Work task: Sort through the data and copy the lines holding the word "Pogledaj".

Records contained in a dataset:

^^^^^^^^^^^^^^^^

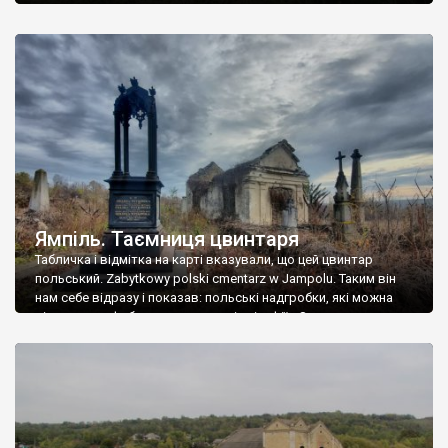
Ямпіль. Таємниця цвинтаря
Табличка і відмітка на карті вказували, що цей цвинтар
польський. Zabytkowy polski cmentarz w Jampolu. Таким він
нам себе відразу і показав: польські надгробки, які можна
віднести до фабричних, польські епітафії… Загалом цвинтар
виявився величезним – порахували площу у GoogleMaps –
виявилося більше семи гектарів. Перше враження про
абсолютну звичайність польського цвинтаря виявилося
оманливим – […]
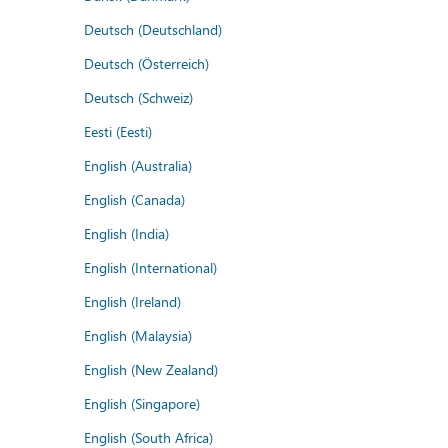
Deutsch (Deutschland)
Deutsch (Österreich)
Deutsch (Schweiz)
Eesti (Eesti)
English (Australia)
English (Canada)
English (India)
English (International)
English (Ireland)
English (Malaysia)
English (New Zealand)
English (Singapore)
English (South Africa)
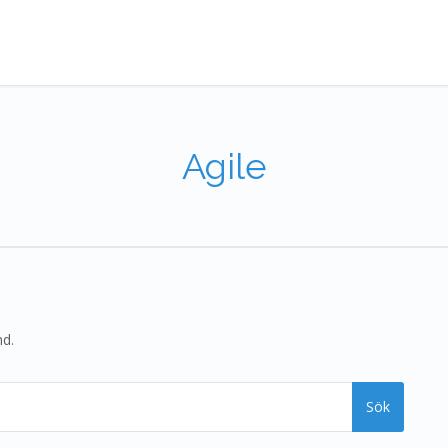
Agile
nd.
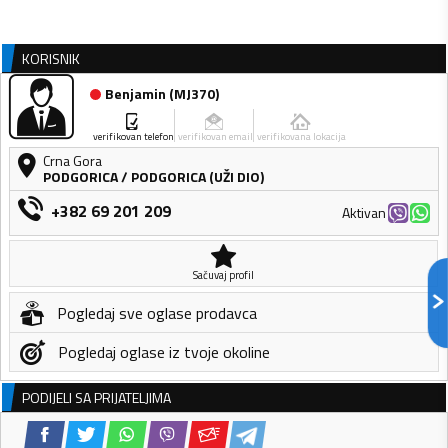
KORISNIK
Benjamin
(
MJ370
)
verifikovan telefon
verifikovan email
verifikovana lokacija
Crna Gora
PODGORICA
/
PODGORICA (UŽI DIO)
+382 69 201 209
Aktivan
Sačuvaj profil
Pogledaj sve oglase prodavca
Pogledaj oglase iz tvoje okoline
PODIJELI SA PRIJATELJIMA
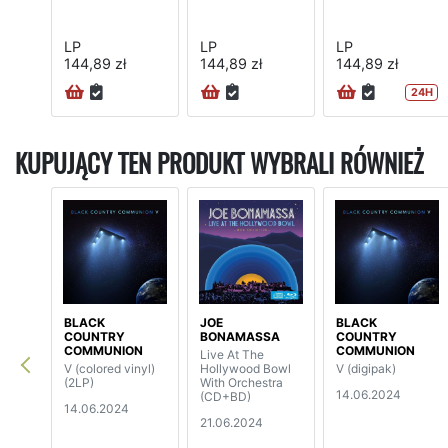
LP
LP
LP
144,89 zł
144,89 zł
144,89 zł
24H
KUPUJĄCY TEN PRODUKT WYBRALI RÓWNIEŻ
BLACK
JOE
BLACK
COUNTRY
BONAMASSA
COUNTRY
COMMUNION
COMMUNION
Live At The
V (colored vinyl)
Hollywood Bowl
V (digipak)
(2LP)
With Orchestra
14.06.2024
(CD+BD)
14.06.2024
21.06.2024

^^^^^^^^^^^^^^^^

Problem solution:
Pogledaj sve oglase prodavca
Pogledaj oglase iz tvoje okoline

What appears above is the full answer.